11) SEO Title Options

• "How to Get Access to Meta Wearables SDK and Run the Sample App (Flutter Cross-Platform Guide)" – emphasizes the access steps and sample run-through.
• "Integrate Meta Wearables SDK into a Flutter App: Step-by-Step Cross-Platform Guide" – highlights integration into existing Flutter projects.
• "How to Capture Photos from Ray-Ban Meta Glasses in Your Flutter App" – niche use-case focus, great for developers looking for a specific feature tutorial.
• "Meta Wearables SDK Troubleshooting: Pairing, Permissions, and Build Errors Solved" – addresses common pain points, likely to attract search traffic from developers encountering issues.

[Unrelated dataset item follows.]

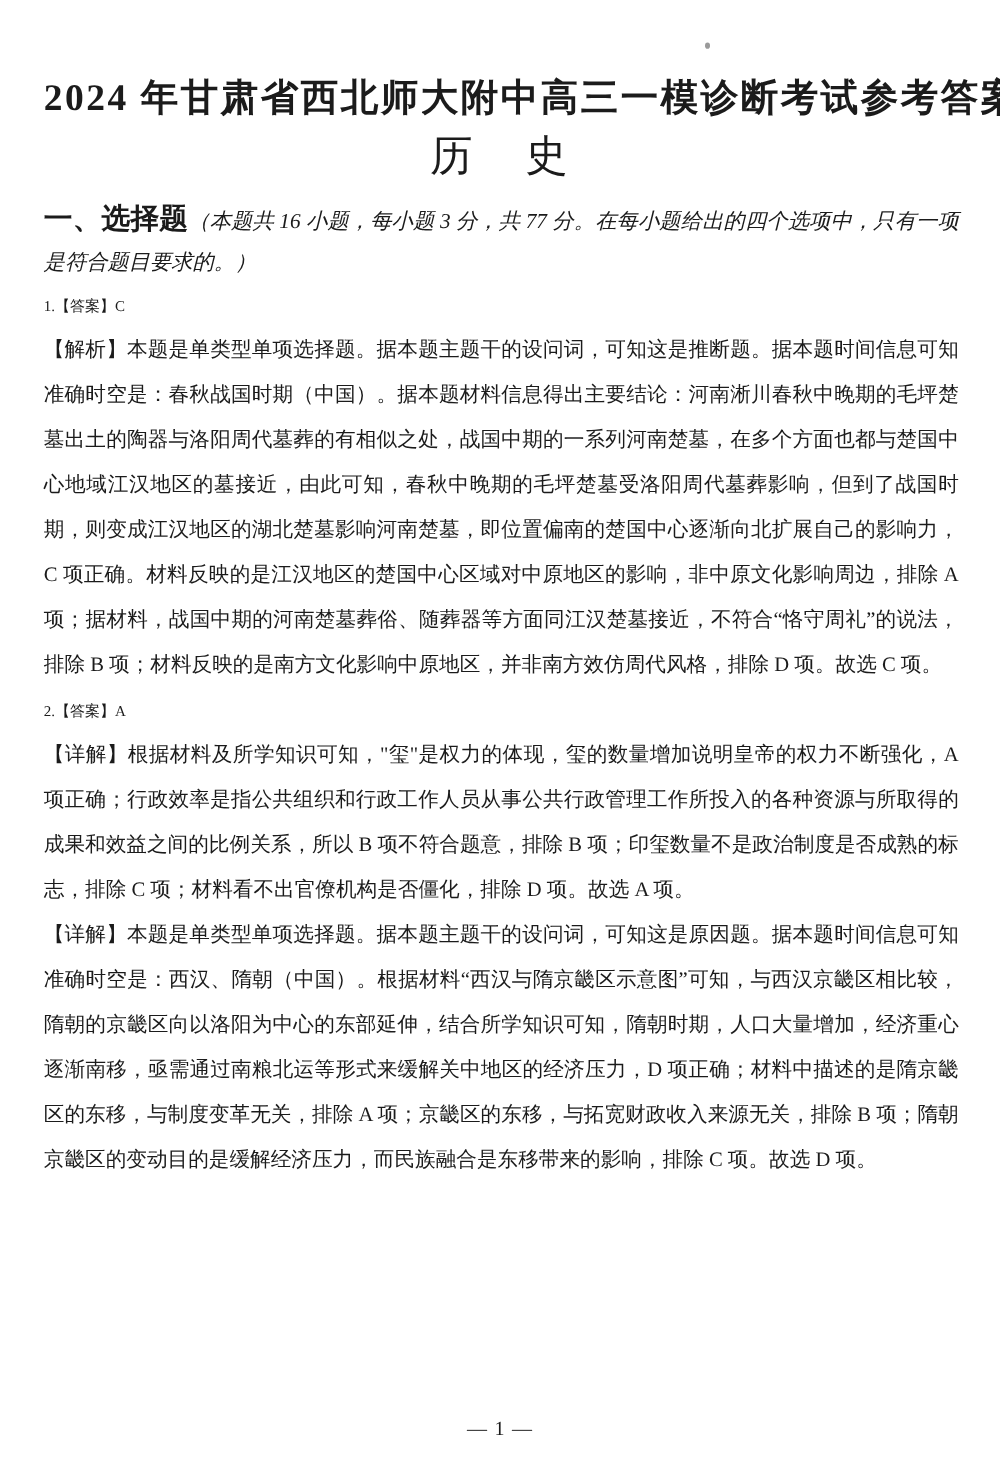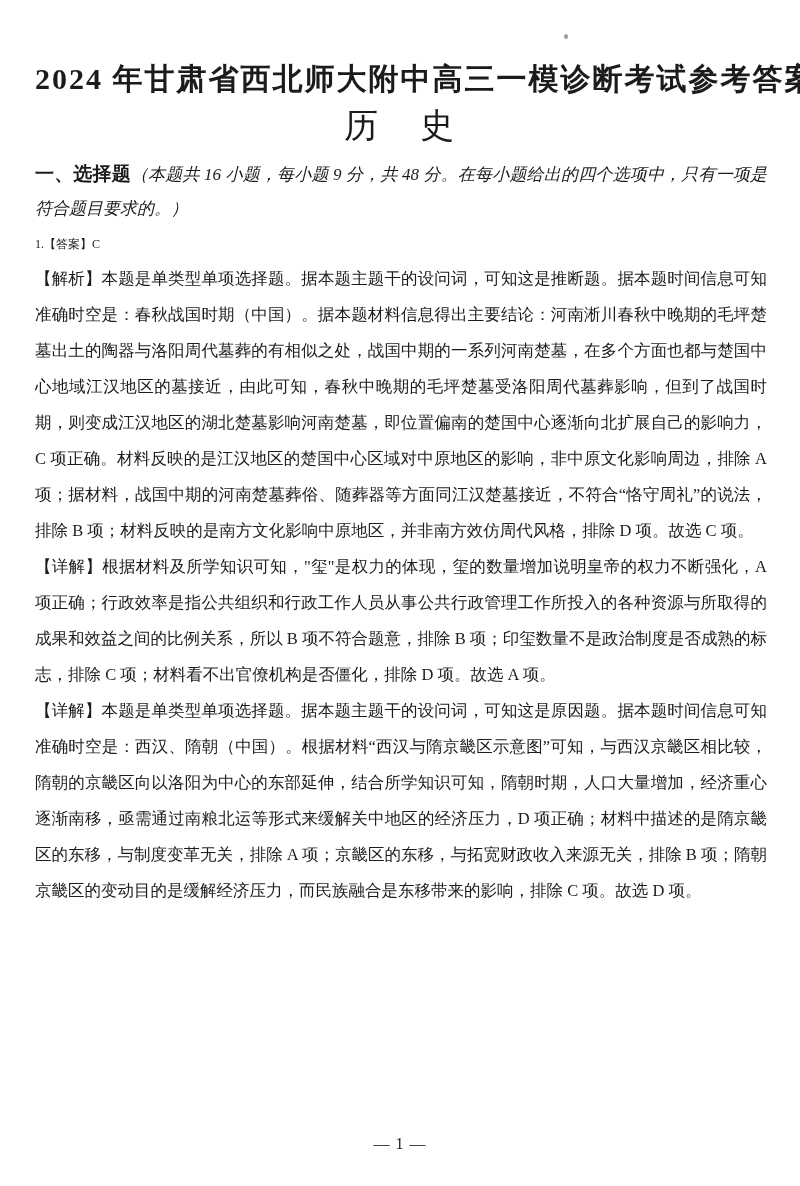"一、选择题" .section-head .head-bold { font-family: Liberation Mono, monospace -> Liberation Serif, serif; font-size: 19px -> 23px }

Best option for Cybergarden SEO: The second option, "Integrate Meta Wearables SDK into a Flutter App: Step-by-Step Cross-Platform Guide," is ideal. It contains keywords like "Flutter," "Meta Wearables SDK," and "Guide," which should rank well for developers searching how to do cross-platform integration.

12) Changelog

• 2026-01-30 – Verified with Meta Wearables SDK v0.3.0 (iOS 0.3.0, Android 0.3.0) on iOS 17.2 (iPhone 14) and Android 13 (Pixel 6) using Ray-Ban Meta (Gen 2) glasses. Updated instructions for latest SDK changes and included Flutter plugin details.
• 2025-09-18 – Initial draft based on early developer preview (SDK v0.2). Basic connection and capture features documented.